• Aim of the exercise:
Copy the listing below letter for letter, passing over each picture.

• Supplied material:
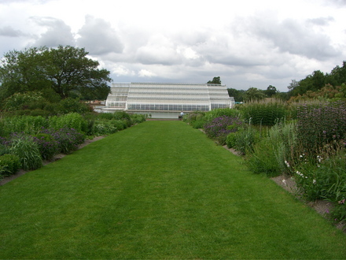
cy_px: 130
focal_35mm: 38
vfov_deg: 37.7
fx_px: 380
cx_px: 173
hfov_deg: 49.0
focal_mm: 6.2
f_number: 4.3
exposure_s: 1/500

• Your response:
cy_px: 130
focal_35mm: 38
vfov_deg: 37.7
fx_px: 380
cx_px: 173
hfov_deg: 49.0
focal_mm: 6.2
f_number: 4.3
exposure_s: 1/500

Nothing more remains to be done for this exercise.